Gardening with my Grandpa.

My Grandpa and Grandma Fernandez lived in San Fransisco, (off Alamany) in a typical SF style house. Two story, bay windows, giant garage and touching the neighbors house on each side. The back yard is just as typical – boring Euonymous shrubs in the front and a rectangular strip of land in the back. I was really young when my Grandpa died, but the few memories I have of him are in the garden.

I remember the garden was laid out with a square lawn in the center and a little concrete sidewalk around the perimeter. When I was super young I remember thinking – this walkway is too small. If you ran too fast or lost your balance, it was easy to veer off the walk and onto the grass. Each side of the square had a long perennial bed, mostly planted with roses and ‘Meyer’ Lemon shrubs. By the time my Grandma passed away, the roses were at least 60 years old and the Lemon even older. (I’m still sad I never took cuttings from that garden when my family sold the house.)

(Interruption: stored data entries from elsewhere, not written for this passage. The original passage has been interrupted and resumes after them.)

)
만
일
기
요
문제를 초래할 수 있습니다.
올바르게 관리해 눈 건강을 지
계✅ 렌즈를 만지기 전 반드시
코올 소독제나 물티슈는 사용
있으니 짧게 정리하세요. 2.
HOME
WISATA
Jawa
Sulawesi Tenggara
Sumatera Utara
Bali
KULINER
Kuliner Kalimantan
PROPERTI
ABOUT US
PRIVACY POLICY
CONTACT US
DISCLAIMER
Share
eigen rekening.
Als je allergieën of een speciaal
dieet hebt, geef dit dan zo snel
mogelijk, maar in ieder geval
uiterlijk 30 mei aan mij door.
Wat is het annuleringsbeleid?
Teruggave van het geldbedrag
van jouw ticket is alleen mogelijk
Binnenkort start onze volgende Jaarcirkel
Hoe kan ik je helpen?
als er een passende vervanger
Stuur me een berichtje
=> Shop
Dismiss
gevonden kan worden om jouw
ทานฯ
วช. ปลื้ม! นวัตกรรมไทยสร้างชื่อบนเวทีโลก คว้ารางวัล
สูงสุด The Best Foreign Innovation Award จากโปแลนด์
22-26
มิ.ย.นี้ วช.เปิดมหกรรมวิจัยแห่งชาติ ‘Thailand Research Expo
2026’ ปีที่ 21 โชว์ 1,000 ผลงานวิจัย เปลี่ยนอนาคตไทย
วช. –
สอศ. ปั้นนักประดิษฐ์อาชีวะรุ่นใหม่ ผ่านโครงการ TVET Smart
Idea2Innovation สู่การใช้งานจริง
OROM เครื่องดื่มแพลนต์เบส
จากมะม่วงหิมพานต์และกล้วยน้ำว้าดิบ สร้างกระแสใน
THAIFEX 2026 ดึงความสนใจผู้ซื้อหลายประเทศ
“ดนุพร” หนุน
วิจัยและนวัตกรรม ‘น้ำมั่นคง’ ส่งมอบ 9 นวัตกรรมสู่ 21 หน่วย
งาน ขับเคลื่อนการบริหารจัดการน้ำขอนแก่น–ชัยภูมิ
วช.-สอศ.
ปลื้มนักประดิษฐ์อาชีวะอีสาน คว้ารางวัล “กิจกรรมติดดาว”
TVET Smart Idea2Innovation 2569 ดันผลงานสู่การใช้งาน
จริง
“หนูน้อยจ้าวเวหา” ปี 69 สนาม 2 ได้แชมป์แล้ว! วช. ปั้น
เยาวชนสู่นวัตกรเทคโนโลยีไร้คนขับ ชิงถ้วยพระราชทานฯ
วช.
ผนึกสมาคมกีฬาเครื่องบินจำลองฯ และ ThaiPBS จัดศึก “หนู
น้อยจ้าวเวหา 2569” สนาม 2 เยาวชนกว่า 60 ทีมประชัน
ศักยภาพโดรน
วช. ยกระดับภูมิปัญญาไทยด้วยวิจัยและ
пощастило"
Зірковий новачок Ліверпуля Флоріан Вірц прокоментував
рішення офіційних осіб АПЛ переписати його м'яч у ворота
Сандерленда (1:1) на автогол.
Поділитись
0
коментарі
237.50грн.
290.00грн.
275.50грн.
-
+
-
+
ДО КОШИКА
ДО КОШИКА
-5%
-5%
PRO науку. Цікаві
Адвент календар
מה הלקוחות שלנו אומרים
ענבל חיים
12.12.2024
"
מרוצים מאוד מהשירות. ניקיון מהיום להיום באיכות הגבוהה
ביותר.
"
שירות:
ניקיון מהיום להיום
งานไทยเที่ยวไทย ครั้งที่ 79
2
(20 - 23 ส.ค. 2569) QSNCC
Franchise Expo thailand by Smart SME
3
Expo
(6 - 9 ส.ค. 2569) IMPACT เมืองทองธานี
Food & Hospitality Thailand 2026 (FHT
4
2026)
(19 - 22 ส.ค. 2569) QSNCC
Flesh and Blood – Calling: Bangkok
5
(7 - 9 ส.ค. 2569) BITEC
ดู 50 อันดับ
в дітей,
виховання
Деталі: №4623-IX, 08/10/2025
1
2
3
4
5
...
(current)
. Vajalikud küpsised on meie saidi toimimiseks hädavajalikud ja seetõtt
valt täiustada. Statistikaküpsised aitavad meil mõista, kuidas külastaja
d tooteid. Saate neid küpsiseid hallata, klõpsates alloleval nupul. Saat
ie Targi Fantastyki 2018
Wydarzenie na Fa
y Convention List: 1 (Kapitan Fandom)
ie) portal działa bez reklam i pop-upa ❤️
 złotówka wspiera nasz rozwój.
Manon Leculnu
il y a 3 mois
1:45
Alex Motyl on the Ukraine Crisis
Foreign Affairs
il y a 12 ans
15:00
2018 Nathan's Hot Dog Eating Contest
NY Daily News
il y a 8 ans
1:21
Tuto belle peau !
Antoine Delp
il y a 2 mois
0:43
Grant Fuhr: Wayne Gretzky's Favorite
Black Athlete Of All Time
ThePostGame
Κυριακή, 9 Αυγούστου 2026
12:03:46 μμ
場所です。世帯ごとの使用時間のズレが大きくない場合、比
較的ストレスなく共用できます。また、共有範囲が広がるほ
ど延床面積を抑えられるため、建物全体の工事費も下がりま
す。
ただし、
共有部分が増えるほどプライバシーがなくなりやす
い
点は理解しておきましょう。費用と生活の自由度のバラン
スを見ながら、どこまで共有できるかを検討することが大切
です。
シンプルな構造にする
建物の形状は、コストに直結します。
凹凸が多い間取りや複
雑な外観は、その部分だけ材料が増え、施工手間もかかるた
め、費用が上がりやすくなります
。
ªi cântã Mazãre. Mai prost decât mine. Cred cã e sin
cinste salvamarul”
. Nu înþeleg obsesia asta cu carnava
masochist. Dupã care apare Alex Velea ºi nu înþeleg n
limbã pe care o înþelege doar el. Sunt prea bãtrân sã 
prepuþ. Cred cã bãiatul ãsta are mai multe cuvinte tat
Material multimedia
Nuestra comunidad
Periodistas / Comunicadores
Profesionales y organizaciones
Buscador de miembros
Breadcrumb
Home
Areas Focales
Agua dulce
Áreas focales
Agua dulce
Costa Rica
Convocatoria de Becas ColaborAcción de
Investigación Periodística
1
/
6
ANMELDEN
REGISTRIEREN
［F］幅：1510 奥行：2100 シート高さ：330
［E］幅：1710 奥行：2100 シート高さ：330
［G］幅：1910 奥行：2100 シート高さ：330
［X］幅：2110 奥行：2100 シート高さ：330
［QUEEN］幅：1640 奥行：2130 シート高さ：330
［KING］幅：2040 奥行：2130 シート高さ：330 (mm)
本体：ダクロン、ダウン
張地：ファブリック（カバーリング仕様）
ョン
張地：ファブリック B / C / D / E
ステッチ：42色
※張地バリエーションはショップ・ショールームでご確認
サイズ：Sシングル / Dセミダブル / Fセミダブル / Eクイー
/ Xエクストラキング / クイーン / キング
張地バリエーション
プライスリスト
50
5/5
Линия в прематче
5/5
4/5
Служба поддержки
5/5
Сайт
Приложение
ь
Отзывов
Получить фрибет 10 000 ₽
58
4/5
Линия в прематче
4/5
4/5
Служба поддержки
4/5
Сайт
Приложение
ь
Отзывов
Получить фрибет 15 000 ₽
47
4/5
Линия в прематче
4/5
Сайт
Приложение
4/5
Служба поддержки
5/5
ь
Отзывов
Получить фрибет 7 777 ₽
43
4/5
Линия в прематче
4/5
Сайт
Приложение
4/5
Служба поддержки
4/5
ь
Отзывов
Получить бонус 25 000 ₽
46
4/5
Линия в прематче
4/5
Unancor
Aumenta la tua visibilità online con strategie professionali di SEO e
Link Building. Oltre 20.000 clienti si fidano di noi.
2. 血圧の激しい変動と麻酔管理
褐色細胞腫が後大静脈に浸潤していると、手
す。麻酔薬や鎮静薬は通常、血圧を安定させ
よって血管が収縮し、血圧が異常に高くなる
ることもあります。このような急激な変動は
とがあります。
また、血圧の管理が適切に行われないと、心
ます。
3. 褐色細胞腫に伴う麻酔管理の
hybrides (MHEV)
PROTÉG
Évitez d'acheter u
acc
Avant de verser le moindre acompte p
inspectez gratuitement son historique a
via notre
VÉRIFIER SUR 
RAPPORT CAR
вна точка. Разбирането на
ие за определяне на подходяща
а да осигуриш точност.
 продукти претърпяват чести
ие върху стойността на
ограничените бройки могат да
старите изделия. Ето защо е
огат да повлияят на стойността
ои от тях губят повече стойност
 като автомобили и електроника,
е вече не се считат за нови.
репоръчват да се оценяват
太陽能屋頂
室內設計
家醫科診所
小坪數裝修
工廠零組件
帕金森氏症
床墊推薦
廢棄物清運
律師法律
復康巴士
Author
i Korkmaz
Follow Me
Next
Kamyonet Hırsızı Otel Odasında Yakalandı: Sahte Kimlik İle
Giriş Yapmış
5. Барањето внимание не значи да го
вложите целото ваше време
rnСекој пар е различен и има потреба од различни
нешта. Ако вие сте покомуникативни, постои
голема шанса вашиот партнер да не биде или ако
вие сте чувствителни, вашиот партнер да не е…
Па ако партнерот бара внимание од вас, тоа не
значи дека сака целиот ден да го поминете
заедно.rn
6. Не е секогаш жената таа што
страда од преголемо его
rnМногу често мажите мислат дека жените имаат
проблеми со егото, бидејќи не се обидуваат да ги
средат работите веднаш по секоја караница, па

On the West side of the garden off the lawn, stood an old wooden arbor, white washed a million years ago and always peeling and cracking from the whipping SF wind. It stood entrance for the back half of the yard – a small orchard. This was very typical in SF gardens back in the 30’s, 40’s and 50’s. A tiny plot with a couple rows of old, gnarled fruit trees. This was the area I remember seeing my Grandpa the most, spending a morning in the orchard with loppers and a giant canister of DDT or something crazy toxic. (Hey, he was an old-school gardener and I was too young to give him shit for it.) How he ever grew all those Apples, Pears, Figs and Plums is beyond me. On the rare occasion that back yard was sunny and warm, I remember it mostly being foggy and windy as all hell.

I don’t remember talking with my Grandpa or working with him at all. But I do remember standing off to the side, on that tiny concrete walkway and turning the hose spigot on and off. On and off. It was galvanized steel with a flat oval knob and I loved it. I loved feeling the stead pressure and how fast the water came out. 

This weekend I’m planning on bringing out the pair of garden clippers that belonged to my Grandpa. I want to sand and oil them, since a few Winters ago, I carelessly left them out in the rain. I hope one day I get back to 445 Amherst Street and maybe ask the new owners for a clipping of the old Lemon tree.